I am amazed, yet again, that people try to force others to comply to a process, standard, or whatever. The traditional justification is to ” have governance otherwise everything will fall apart”. Surely, we have learned enough from spectacular failures that governance that does not give people an opportunity to exercise self discipline. When you give a person a chance to develop personal discipline, then forced compliance is unnecessary. With forced compliance, we force people into ignoring their own discipline because the system will “sort” it out for you. It breeds an attitude of “the system failed me and it’s not my fault”.

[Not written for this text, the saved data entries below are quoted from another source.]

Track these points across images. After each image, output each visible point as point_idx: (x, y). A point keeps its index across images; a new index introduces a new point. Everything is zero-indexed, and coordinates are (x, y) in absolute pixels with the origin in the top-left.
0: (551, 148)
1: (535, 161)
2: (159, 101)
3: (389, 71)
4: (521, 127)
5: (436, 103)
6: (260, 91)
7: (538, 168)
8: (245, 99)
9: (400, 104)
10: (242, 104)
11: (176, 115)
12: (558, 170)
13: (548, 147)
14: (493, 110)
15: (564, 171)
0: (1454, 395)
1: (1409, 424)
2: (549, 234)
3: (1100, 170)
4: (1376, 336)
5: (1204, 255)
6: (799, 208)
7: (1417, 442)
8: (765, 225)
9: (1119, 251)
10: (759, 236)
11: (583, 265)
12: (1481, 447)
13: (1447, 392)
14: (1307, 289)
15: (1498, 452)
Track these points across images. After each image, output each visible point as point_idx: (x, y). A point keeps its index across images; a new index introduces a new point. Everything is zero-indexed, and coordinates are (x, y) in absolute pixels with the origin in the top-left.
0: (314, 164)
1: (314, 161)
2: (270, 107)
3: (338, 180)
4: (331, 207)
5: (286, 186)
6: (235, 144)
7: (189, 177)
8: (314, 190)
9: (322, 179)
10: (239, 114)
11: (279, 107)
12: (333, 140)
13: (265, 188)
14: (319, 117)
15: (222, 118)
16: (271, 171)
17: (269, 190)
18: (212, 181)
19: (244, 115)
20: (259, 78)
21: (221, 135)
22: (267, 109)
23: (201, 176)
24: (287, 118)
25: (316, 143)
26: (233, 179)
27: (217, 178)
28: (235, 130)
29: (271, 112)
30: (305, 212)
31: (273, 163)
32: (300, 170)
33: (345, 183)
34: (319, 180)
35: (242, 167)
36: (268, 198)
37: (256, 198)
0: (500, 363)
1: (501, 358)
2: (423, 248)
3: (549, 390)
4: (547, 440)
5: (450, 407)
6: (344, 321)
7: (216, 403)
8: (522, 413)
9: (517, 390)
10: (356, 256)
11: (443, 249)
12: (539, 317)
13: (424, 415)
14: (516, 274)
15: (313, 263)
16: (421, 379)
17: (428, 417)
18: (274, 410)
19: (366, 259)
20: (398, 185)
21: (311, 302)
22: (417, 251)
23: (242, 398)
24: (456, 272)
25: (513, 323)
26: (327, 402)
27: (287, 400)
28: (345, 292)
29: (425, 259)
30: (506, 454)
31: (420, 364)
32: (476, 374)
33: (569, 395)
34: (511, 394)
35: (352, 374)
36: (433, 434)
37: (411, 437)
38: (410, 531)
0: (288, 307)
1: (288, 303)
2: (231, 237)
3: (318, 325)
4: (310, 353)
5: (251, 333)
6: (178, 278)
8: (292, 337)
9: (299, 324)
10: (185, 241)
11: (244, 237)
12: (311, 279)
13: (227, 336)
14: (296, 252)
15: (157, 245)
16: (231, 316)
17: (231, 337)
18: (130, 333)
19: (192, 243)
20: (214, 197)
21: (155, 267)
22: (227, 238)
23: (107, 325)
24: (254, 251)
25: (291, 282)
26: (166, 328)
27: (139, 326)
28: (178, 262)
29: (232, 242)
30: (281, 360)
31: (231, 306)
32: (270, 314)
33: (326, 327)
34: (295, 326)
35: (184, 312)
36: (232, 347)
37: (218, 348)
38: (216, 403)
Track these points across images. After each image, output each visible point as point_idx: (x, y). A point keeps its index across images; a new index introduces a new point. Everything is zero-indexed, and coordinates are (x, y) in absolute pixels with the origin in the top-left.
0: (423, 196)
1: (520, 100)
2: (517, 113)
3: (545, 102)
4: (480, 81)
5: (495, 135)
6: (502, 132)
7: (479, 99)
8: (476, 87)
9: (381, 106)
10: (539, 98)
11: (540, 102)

This discipline I am talking about is a personal attitude to everything. Some things may be the discipline to
- not check in code that is broken
- fix your own or someone else’s broken code
- find options for looming failure
- be accountable when you’ve accepted responsibility
- admit error when you make a bad judgement
- commit to learn in the face of ignorance
- share because you just should anyway
Of course, I am being deliberately idealistic. But wouldn’t it be really nice if everyone just accepted discipline as something that needs to be developed personally. Imagine it for a moment … so many XP values and principles seem a lot easier to adopt. Just imagine it.
A forced compliance style of governance is a lot about trying to compensate for lack of trust and admitting that we are more likely to fail than succeed. On the other hand, discipline is not pain, suffering and anguish. It’s only sadistic if you implement discipline for nothing.
In ubuntu coding, discipline is a necessary quality.